Ella había dicho que yo, que desde mi ascenso a oficial había vestido de fulígeno, y antes con harapos grises, llevaba ropas brillantes. Comprendí que la había deslumbrado la luz que tenía en la frente; cualquier cosa, cualquier ropa le habría parecido brillante. Y no obstante sentía que en cierto modo ella estaba en lo cierto. No es que después de aquel momento yo empezara (como he tenido la tentación de escribir) a odiar mi capa, mis pantalones y mis botas; pero de alguna manera llegué a sentir que eran sin duda el disfraz con que los había confundido en el palacio del arconte, o el traje del hombre que había aparentado ser cuando actué en la obra del doctor Talos. Hasta un torturador es un hombre, y para ningún hombre es natural vestirse siempre y exclusivamente en ese tono más oscuro que el negro. Cuando en la tienda de Agilus yo me había puesto el manto marrón, había despreciado mi propia hipocresía; quizá la capa fulígena que en aquel momento llevaba debajo fuera una hipocresía igual o mayor.

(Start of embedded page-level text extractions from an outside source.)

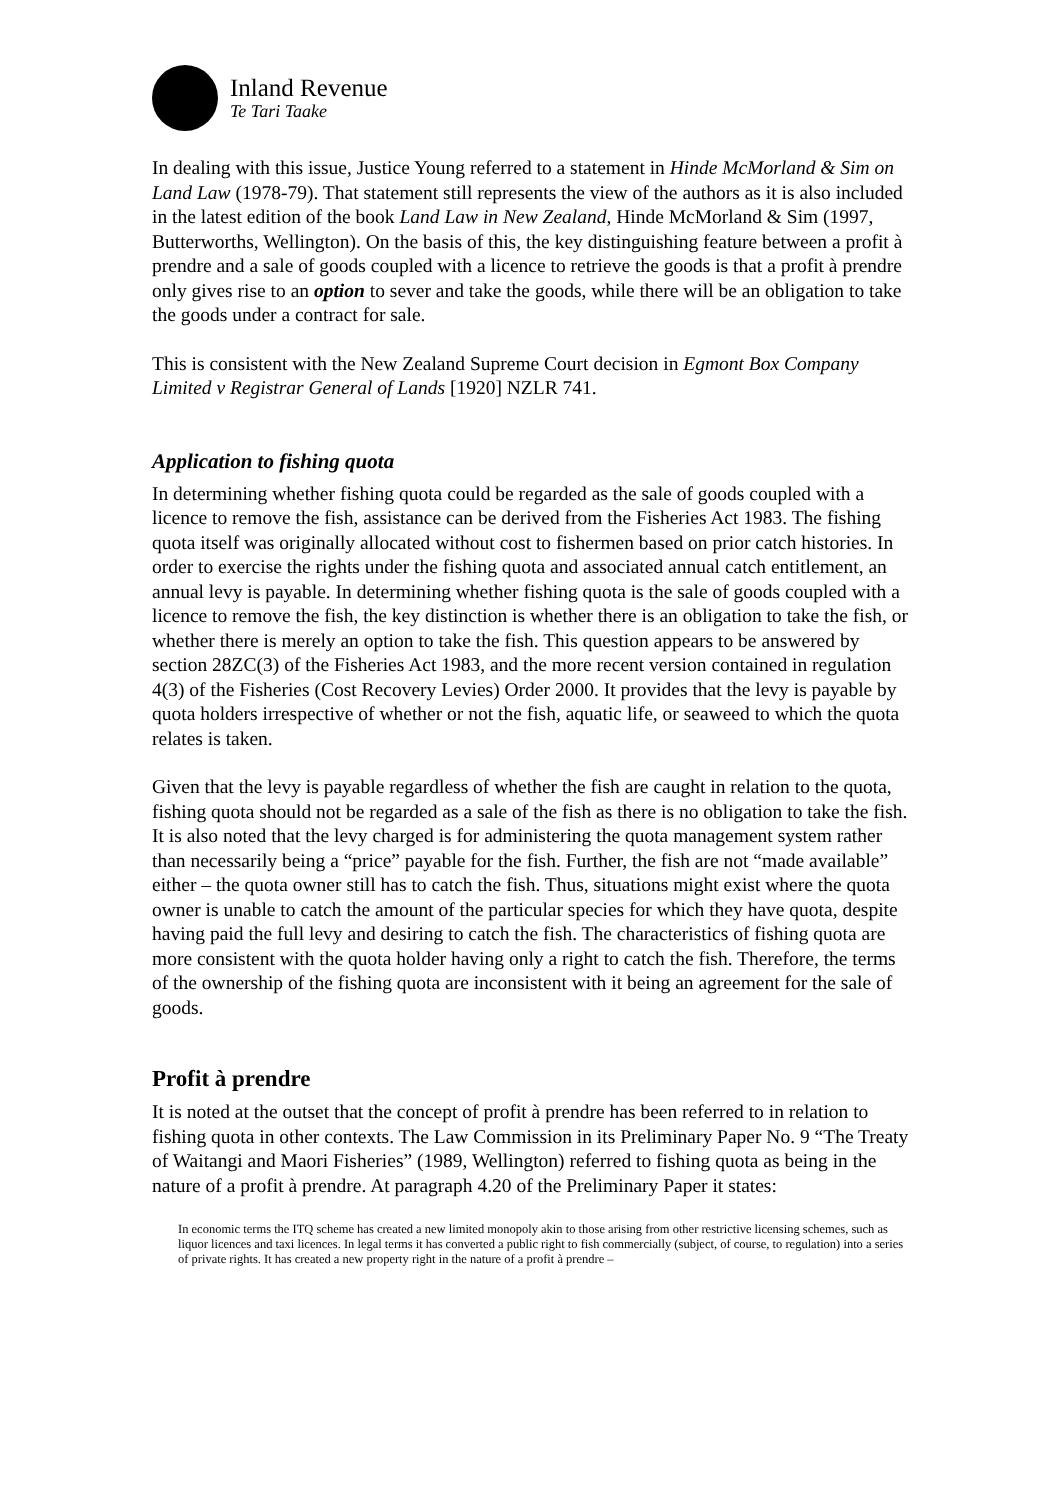Inland Revenue
Te Tari Taake
In dealing with this issue, Justice Young referred to a statement in Hinde McMorland & Sim on Land Law (1978-79). That statement still represents the view of the authors as it is also included in the latest edition of the book Land Law in New Zealand, Hinde McMorland & Sim (1997, Butterworths, Wellington). On the basis of this, the key distinguishing feature between a profit à prendre and a sale of goods coupled with a licence to retrieve the goods is that a profit à prendre only gives rise to an option to sever and take the goods, while there will be an obligation to take the goods under a contract for sale.
This is consistent with the New Zealand Supreme Court decision in Egmont Box Company Limited v Registrar General of Lands [1920] NZLR 741.
Application to fishing quota
In determining whether fishing quota could be regarded as the sale of goods coupled with a licence to remove the fish, assistance can be derived from the Fisheries Act 1983. The fishing quota itself was originally allocated without cost to fishermen based on prior catch histories. In order to exercise the rights under the fishing quota and associated annual catch entitlement, an annual levy is payable. In determining whether fishing quota is the sale of goods coupled with a licence to remove the fish, the key distinction is whether there is an obligation to take the fish, or whether there is merely an option to take the fish. This question appears to be answered by section 28ZC(3) of the Fisheries Act 1983, and the more recent version contained in regulation 4(3) of the Fisheries (Cost Recovery Levies) Order 2000. It provides that the levy is payable by quota holders irrespective of whether or not the fish, aquatic life, or seaweed to which the quota relates is taken.
Given that the levy is payable regardless of whether the fish are caught in relation to the quota, fishing quota should not be regarded as a sale of the fish as there is no obligation to take the fish. It is also noted that the levy charged is for administering the quota management system rather than necessarily being a “price” payable for the fish. Further, the fish are not “made available” either – the quota owner still has to catch the fish. Thus, situations might exist where the quota owner is unable to catch the amount of the particular species for which they have quota, despite having paid the full levy and desiring to catch the fish. The characteristics of fishing quota are more consistent with the quota holder having only a right to catch the fish. Therefore, the terms of the ownership of the fishing quota are inconsistent with it being an agreement for the sale of goods.
Profit à prendre
It is noted at the outset that the concept of profit à prendre has been referred to in relation to fishing quota in other contexts. The Law Commission in its Preliminary Paper No. 9 “The Treaty of Waitangi and Maori Fisheries” (1989, Wellington) referred to fishing quota as being in the nature of a profit à prendre. At paragraph 4.20 of the Preliminary Paper it states:
In economic terms the ITQ scheme has created a new limited monopoly akin to those arising from other restrictive licensing schemes, such as liquor licences and taxi licences. In legal terms it has converted a public right to fish commercially (subject, of course, to regulation) into a series of private rights. It has created a new property right in the nature of a profit à prendre –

Entonces la verdad empezó a abrirse camino en mi mente. Si alguna vez yo había sido un verdadero torturador, un torturador en el sentido en que lo eran el maestro Gurloes y hasta el maestro Palaemon, ya había dejado de serlo. Allí en Thrax me habían concedido una segunda oportunidad. También en esa oportunidad había fracasado, y no habría una tercera. Mis habilidades y mi vestimenta podían permitirme conseguir empleo, pero eso era todo; y sin duda me convendría destruir mis ropas no bien pudiera, e intentar obtener un puesto entre los soldados que luchaban en la guerra del norte, no bien consiguiera —si lo conseguía alguna vez— devolver la Garra.

El niño se agitó y dijo un nombre que quizás era el de su hermana. Ella murmuró algo, todavía en sueños. Me incorporé y estuve mirándolos un momento más, y luego me deslicé afuera, temiendo que se asustaran al ver mi cara cruel y mi larga espada.